SOURCE EXTRACT:

A particle accelerator revealed secrets of the mummy of a 5-year-old girl, without having to unwrap the ancient Egyptian treasure excavated more than 100 years ago.
Researchers have been piecing together the story of Northwestern University’s Hibbard mummy containing the remains of a the girl who lived in an agricultural community west of the Nile around the end of the first century A.D. and who likely died from smallpox or malaria, Newsweek reported.
As part of their scientific investigations, they transported the mummy to Argonne National Laboratory where they used the high energy X-rays beams of the Advanced Photon Source (APS), to take a look at the contents inside without causing any damage.
Leading the experiment was Stuart R. Stock, a research professor at Northwestern University Feinberg School of Medicine, who said the study was a 3-D puzzle.
“We have some preliminary findings about the various materials, but it will take days before we tighten down the precise answers to our questions. We have confirmed that the shards in the brain cavity are likely solidified pitch, not a crystalline material,” he said.

DATA LISTING:
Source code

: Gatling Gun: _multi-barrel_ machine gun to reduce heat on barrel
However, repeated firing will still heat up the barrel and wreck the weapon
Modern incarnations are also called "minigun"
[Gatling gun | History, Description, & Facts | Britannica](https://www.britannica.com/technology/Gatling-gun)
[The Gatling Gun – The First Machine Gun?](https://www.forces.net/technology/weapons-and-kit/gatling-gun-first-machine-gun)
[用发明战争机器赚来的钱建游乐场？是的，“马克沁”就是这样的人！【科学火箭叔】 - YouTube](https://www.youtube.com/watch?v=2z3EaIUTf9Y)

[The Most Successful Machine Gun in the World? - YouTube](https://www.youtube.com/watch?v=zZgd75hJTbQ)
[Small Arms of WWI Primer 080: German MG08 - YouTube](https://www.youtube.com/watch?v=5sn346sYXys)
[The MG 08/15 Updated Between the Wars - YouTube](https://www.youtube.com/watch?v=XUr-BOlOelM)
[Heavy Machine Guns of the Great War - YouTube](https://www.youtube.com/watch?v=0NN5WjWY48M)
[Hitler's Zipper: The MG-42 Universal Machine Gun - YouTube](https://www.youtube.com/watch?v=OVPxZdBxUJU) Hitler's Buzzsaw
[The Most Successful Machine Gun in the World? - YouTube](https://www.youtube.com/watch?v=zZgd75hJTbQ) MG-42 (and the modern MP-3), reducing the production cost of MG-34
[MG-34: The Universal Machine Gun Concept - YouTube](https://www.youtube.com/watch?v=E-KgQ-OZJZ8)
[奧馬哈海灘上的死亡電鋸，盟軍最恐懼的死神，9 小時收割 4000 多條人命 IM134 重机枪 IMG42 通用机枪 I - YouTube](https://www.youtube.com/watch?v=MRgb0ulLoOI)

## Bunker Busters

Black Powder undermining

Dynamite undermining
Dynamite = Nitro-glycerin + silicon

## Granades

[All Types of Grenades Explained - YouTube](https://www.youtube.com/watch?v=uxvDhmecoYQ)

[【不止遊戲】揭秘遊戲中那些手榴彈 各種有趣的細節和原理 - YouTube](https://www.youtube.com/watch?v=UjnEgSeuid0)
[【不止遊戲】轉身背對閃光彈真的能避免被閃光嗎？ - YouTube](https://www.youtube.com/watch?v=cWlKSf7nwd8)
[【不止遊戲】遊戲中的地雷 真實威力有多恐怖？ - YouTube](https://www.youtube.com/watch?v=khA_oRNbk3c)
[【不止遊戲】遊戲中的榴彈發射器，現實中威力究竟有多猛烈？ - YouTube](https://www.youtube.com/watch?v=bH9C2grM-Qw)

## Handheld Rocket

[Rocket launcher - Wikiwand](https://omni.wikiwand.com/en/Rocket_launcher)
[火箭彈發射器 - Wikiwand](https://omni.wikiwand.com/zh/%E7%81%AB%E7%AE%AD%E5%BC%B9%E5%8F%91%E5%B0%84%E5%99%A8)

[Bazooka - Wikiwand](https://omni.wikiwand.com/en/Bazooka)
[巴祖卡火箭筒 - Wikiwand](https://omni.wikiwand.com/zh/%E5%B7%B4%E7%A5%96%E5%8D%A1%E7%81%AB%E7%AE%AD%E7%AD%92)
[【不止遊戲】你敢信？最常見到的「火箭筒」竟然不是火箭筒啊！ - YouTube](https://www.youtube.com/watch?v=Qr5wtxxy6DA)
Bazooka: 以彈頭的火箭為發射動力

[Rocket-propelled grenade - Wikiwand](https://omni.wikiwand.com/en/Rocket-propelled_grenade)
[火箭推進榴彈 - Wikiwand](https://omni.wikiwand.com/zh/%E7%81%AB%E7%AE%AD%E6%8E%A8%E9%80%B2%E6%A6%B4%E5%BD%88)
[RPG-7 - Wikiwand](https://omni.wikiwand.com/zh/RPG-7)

TO DO:
**1)** In the article about the Hibbard mummy, where was the mummy taken to be examined with high-energy X-ray beams?
**2)** Write a continuation of the article about the Hibbard mummy, starting right after its final sentence.

ANSWERS IN ORDER:
**1)** It was taken to Argonne National Laboratory.

**2)**
The APS is the brightest X-ray source in the Western Hemisphere and its high-powered beams will provide molecular information about the contents of the mummy, The Chicago Tribune reported.
Researchers will be able to learn more about the girl’s bones and the burial materials and most excitingly, they will be able to view her remains through a series of snapshots taken at a near-atomic level.
“That’s what we’re trying to do with all this analysis, to unpack who this person was,” said Marc Walton, a Northwestern materials science and engineering research professor, per Tribune. “We’re trying to construct the narrative.”
Walton explained that the X-Rays allowed researchers the opportunity to revisit the mummy’s excavation that happened over 100 years ago, and then reconstruct it with their contemporary analysis technique.
“All the information we find will help us enrich the entire historic context of this young girl mummy and the Roman period in Egypt,” he said.